Personal information
- Full name: Aitor Iñaki Etxaburu Castro
- Born: 17 June 1966 (age 59) Eibar, Spain
- Height: 194 cm (6 ft 4 in)
- Playing position: Pivot

Senior clubs
- Years: Team
- 1983-1986: JD Arrate
- 1986-1989: FC Barcelona
- 1989-1991: CB Cantabria Santander
- 1991-1993: BM Granollers
- 1993-2001: Bidasoa Irún

National team
- Years: Team / Apps
- 1989-?: Spain / 87

Teams managed
- 2001-2010: Bidasoa Irún
- 2010-2014: Helvetia Anaitasuna
- 2014-2015: BM Bera Bera
- 2015-2018: Billère HB
- 2018-: Bidasoa Irún 2
- 9/2022-: Chile

Medal record
Men's handball
Representing Spain
Olympic Games
| Bronze medal – third place | 1996 Atlanta | Team |

= Aitor Etxaburu =

Spanish handball player (born 1966)

Aitor Iñaki Etxaburu Castro (born 17 June 1966) is a Spanish handball player and coach. He is currently the coach of Chile's national team.

==Playing career==
Etxaburu started his career at JD Arrate, where he played until 1986, where he at the age of 20 joined FC Barcelona. Here he won the 1988 and 1989 Liga ASOBAL, the 1988 Copa del Rey, the 1986 and 1988 Supercopa ASOBAL and the 1987, 1988 and 1989 Catalan Championship.

After three years he joined CB Cantabria Santander, where he won the 1990 EHF Cup Winners' Cup and the 1991 Copa ASOBAL. In 1991 he joined BM Granollers.

From 1991 until his retirement in 2001 he played for Bidasoa Irún.
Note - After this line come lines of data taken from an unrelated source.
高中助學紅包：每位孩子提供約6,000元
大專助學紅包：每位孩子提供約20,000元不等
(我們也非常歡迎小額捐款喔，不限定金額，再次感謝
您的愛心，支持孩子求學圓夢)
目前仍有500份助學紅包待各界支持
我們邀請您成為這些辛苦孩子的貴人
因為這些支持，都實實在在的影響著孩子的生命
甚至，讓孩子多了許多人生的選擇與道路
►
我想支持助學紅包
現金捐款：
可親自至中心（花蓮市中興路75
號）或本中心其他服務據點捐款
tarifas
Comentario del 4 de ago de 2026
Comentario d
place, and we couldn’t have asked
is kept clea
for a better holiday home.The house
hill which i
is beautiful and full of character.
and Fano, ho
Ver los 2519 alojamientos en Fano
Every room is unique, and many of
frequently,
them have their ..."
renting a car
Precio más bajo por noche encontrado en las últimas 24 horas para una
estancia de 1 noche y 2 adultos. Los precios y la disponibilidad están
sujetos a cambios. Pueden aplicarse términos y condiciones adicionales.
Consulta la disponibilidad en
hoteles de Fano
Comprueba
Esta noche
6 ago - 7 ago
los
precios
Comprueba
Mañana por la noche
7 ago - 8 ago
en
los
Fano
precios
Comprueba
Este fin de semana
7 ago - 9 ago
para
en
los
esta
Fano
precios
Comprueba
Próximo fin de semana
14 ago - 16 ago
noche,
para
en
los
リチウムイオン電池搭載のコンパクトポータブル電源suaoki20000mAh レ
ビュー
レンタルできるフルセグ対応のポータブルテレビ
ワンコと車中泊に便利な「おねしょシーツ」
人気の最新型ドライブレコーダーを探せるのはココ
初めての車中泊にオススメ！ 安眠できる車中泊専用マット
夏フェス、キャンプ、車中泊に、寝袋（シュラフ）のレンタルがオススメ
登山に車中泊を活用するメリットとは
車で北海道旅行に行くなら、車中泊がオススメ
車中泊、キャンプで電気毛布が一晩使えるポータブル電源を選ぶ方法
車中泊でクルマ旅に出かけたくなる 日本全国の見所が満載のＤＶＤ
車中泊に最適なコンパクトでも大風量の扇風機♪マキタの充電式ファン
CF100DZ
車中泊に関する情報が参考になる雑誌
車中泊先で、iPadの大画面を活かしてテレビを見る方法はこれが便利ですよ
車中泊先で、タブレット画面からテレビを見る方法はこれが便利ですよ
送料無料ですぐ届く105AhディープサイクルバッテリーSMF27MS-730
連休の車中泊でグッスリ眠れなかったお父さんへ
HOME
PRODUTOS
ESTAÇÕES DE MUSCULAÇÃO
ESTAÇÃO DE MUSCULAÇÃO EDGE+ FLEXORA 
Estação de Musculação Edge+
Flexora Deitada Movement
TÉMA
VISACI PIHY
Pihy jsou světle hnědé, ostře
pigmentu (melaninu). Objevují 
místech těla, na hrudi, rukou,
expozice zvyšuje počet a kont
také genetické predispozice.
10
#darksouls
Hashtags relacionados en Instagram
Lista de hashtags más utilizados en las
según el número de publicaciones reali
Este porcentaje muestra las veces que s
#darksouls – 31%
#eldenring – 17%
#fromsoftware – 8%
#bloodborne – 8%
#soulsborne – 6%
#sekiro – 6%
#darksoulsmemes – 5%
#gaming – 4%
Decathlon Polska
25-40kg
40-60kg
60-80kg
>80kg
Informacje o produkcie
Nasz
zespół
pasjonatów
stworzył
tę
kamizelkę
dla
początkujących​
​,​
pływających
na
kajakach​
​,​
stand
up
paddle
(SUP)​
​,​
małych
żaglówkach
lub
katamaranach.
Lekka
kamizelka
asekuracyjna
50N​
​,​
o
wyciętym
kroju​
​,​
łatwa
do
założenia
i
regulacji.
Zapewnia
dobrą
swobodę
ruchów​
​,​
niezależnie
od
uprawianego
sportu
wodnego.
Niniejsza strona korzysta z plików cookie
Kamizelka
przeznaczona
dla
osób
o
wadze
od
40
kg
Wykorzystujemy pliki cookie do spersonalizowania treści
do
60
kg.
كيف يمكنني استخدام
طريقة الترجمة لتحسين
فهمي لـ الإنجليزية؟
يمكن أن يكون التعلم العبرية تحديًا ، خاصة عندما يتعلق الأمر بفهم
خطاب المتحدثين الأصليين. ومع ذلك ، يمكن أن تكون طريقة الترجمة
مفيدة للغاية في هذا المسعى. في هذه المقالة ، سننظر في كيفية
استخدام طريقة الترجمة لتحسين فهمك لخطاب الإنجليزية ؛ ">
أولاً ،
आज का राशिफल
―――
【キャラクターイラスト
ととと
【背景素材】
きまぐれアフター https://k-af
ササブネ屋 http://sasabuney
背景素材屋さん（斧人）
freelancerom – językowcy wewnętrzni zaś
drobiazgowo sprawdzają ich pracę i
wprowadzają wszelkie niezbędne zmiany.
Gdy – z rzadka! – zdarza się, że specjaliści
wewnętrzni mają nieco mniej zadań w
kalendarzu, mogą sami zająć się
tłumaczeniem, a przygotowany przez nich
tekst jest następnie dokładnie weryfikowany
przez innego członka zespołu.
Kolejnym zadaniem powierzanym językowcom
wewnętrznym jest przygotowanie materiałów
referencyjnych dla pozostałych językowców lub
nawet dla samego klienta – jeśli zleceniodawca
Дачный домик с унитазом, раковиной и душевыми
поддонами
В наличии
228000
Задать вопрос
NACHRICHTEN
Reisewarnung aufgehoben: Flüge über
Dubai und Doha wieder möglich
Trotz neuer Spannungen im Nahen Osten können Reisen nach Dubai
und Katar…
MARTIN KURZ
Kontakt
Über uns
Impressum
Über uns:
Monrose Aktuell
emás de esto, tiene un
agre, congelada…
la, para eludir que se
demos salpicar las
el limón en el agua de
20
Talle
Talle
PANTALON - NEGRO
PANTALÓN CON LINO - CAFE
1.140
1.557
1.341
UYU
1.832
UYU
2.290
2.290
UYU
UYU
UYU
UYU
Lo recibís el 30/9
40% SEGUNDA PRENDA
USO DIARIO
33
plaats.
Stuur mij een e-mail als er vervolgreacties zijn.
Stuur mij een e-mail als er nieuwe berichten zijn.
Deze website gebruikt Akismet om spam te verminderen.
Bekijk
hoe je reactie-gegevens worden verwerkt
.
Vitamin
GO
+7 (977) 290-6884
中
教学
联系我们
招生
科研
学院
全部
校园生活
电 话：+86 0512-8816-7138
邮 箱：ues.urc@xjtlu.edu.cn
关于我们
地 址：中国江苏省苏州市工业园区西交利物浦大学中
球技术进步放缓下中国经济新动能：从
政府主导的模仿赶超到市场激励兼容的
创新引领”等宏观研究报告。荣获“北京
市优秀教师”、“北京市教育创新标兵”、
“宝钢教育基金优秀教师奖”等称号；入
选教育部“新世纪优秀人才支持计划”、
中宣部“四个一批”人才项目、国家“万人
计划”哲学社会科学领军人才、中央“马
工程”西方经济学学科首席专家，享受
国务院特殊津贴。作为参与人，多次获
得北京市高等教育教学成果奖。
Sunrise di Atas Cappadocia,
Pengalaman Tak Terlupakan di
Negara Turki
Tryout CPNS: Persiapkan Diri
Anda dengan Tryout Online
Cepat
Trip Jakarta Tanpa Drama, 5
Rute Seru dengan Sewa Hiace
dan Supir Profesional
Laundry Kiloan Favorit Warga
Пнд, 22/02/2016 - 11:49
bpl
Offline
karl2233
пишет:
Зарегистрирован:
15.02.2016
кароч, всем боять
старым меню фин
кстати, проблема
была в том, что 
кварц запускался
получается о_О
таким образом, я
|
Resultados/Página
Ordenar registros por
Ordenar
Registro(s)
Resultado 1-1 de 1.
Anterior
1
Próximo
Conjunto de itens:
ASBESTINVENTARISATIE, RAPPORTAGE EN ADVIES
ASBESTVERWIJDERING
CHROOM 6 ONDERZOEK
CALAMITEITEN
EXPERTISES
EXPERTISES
Here he won the 1995 Liga ASOBAL and 1994-95 EHF Champions League, the 1995 Supercopa ASOBAL, the 1996 Copa del Rey and the 1997 EHF Cup Winners' Cup. In 1996 he reached the final of the Champions League again, where he lost to his former club FC Barcelona.

===National team===
With the Spanish youth team he won silver medals at the 1987 Junior World Championship.

He made his debut for the Spanish senior team on 4 January 1989 against Switzerland.

In 1991 he won the Super Cup with Spain.

A year later he was a member of the Spanish handball team which finished fifth in the Olympic tournament. He played all six matches and scored six goals.

At the 1994 European Championship he scored 18 goals in 6 games, when Spain finished 5th.

At the 1996 Olympics he won the bronze medal with the Spanish team. He played five matches and scored eight goals.

==Coaching career==
After his retirement as a player he became the coach of his former club Bidasoa Irun. In the 2006–07 season he was relegated with the team.

In 2010 he became the head coach of the second league team Helvetia Anaitasuna.

In 2014 he became the head coach of the women's team BM Bera Bera. Here he won the Spanish Championship and the Supercup in his only season at the club.

He then became the head coach of the French second-tier team Billère HB. In 2016 he managed to get them promoted to the top league.

Since 2018 he has been a coach at the Bidasoa second team.

In 2022 he became the head coach of the Chile's national team, replacing Mateo Garralda. He coached the team at the 2023 World Championship, where they finished 26th.